Infertility following cancer treatment in cancer patients is consequently a source of psychosocial and emotional distress and may severely impact quality of life into survivorship [1,2]. Therefore, storing the potential or material to have biological children after cancer treatment can be of high importance to many cancer survivors and help them adjust to life after cancer therapy . There are various fertility preservation (FP) techniques with the aim of saving the possibility of childbearing capacity in prepubertal and pubertal cancer patients . It is important that patients are adequately supported to determine which options are best suited to their individual situation . Decisions surrounding FP in children, adolescents, and adults can be difficult due to the distress of a cancer diagnosis, time constraints for decision-making, and lack of efficacy data, oncological treatment planning and preparation, and possible fertility treatment financial barriers, etc. [6,7]. Given the nature of the multi-step decision-making process, the key question is who decides to preserve fertility in cancer patients; oncologists, reproductive specialists, embryologists, other health care providers, or the patient. American Society for Clinical Oncology (ASCO) outlines “oncologists should address the possibility of infertility with patients treated during their reproductive years and be prepared to discuss possible FP options or refer appropriate and interested patients to reproductive specialists” . Therefore, the potential risk should be discussed with all pubertal or post-pubertal patients at the time of diagnosis. It has been suggested that the discussion should include an explanation of potential methods of FP . Given the recommendation, all health care providers and physicians involved in the FP process in cancer patients are only responsible for keeping the patient fully and comprehensively
informed and referring the patient to a fertility specialist. It is up to the patient to make the decision to use FP.

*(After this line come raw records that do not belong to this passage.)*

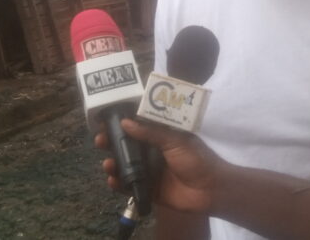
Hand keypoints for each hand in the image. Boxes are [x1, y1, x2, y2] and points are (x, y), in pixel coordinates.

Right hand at [96, 118, 226, 213]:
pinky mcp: (148, 189)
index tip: (106, 119)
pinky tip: (113, 181)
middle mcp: (153, 152)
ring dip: (113, 164)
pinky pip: (129, 186)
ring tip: (107, 163)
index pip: (137, 126)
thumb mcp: (175, 141)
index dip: (121, 123)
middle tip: (100, 140)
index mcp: (161, 136)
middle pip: (126, 146)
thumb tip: (126, 122)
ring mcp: (149, 171)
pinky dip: (119, 184)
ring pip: (125, 166)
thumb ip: (151, 132)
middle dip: (111, 143)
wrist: (210, 190)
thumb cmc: (197, 159)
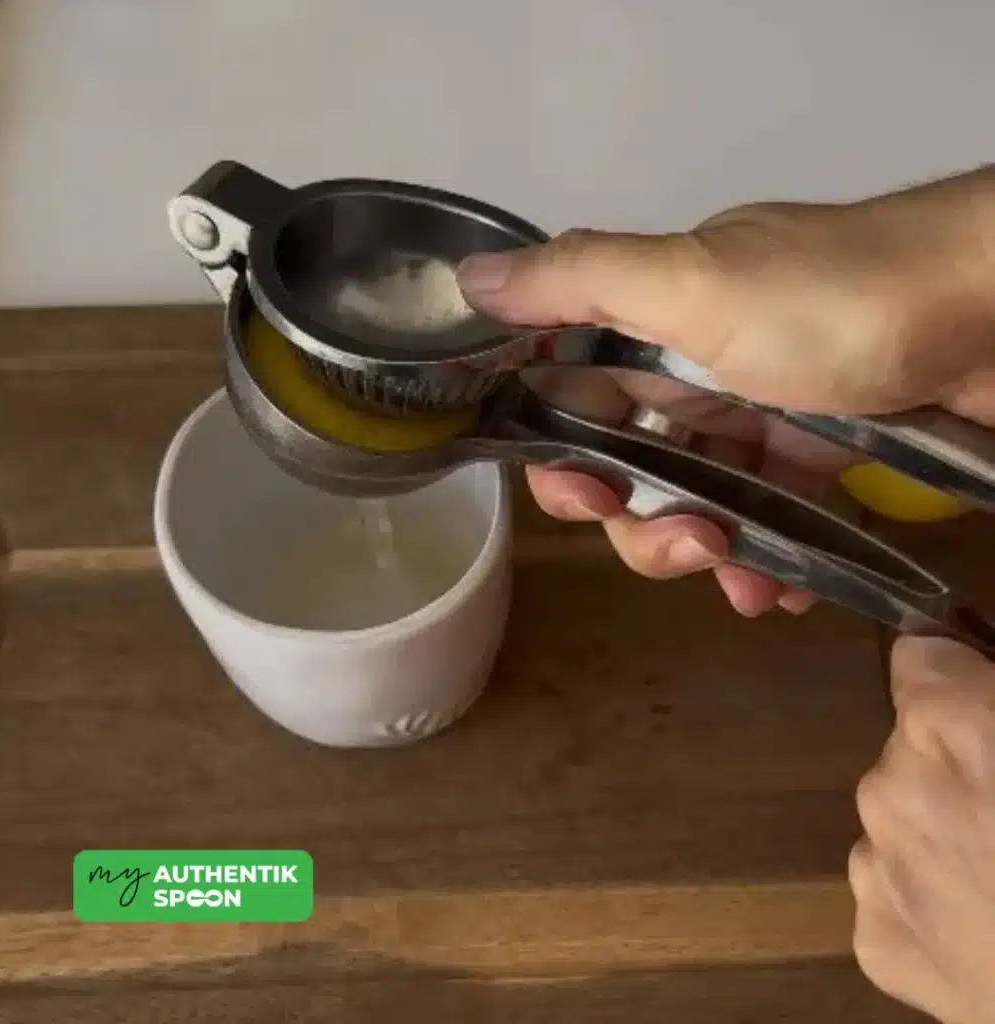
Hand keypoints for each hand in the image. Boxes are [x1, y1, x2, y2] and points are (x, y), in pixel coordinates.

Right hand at [457, 170, 994, 613]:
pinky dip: (766, 558)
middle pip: (629, 465)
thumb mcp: (696, 284)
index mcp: (655, 319)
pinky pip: (769, 514)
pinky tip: (782, 591)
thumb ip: (580, 284)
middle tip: (686, 542)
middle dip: (639, 521)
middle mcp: (698, 367)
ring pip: (695, 499)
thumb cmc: (836, 303)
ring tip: (743, 573)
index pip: (571, 399)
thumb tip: (466, 281)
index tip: (584, 499)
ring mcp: (760, 412)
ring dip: (701, 552)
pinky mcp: (820, 453)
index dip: (561, 457)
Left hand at [850, 636, 994, 1022]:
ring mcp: (875, 869)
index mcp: (944, 726)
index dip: (960, 675)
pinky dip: (937, 909)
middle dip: (962, 767)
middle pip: (914, 750)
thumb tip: (990, 685)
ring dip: (946, 837)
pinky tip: (994, 935)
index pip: (920, 659)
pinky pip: (898, 898)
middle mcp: (889, 788)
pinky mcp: (876, 942)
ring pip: (904, 825)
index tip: (988, 700)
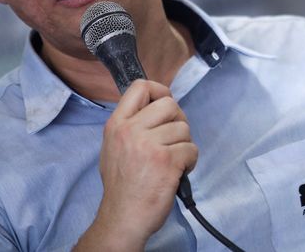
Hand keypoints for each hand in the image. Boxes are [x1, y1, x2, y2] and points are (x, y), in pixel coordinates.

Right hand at [76, 79, 197, 250]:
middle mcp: (131, 130)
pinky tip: (178, 172)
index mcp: (117, 125)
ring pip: (183, 128)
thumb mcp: (113, 147)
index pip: (140, 87)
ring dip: (184, 145)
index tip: (165, 103)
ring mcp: (149, 145)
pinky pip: (191, 149)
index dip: (159, 90)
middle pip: (169, 104)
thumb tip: (156, 107)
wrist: (123, 217)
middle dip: (178, 120)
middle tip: (174, 138)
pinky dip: (190, 161)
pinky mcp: (167, 161)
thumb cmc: (122, 186)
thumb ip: (131, 125)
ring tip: (173, 161)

Regarding pediatric cancer patients, parents make decisions about the use of FP in their children. However, in some societies, especially less developed countries with poor referral systems, oncologists proceed to make decisions about introduce and use of FP in their patients. The majority of them believe that the patients are not fully aware of the complexity, prognosis or recurrence of their illness, and lack the competence to make final decisions. On the other hand, some of the physicians minimize any possible delay in cancer treatment of some patients, because interruption of treatment due to use of FP may lead to cancer progression. Time and timing are also likely to be important. According to the ASCO guideline, clinicians should not censor fertility related information to prevent any perceived additional burdens. The valuable point is that some of them disagree with medical malpractice due to lack of giving accurate information to patients and depriving them of childbearing. Lack of supervision over oncologists’ functioning is the weakness of the care system in these countries. In that case, disappointment dominates on patients, especially adult and young adolescence, may consider end-of-life and even attempt to commit legal euthanasia. Preserving fertility and storing the potential or material to have biological children after cancer treatment can be hopeful for patients and improve their quality of life. In the absence of literature, it can only be suggested to reduce such malpractice and decisional conflict and regret about FP use, especially between parents, a consultant is required to participate in the patient’s decision-making process. In the other, after given adequate information about FP services and referring to equipped centers providing FP by the oncologist, the consultant will be able to discuss the patients or parents to justify them to
use FP and adjust to life after cancer therapy through minimizing
psychosocial and emotional distress. In the global oncology
guidelines, it is felt that there is a need for consultation in the
decision-making process on FP use in the patients. Prior to this,
the role of psychological counseling in making the right decisions
about saving fertility must be confirmed in various studies.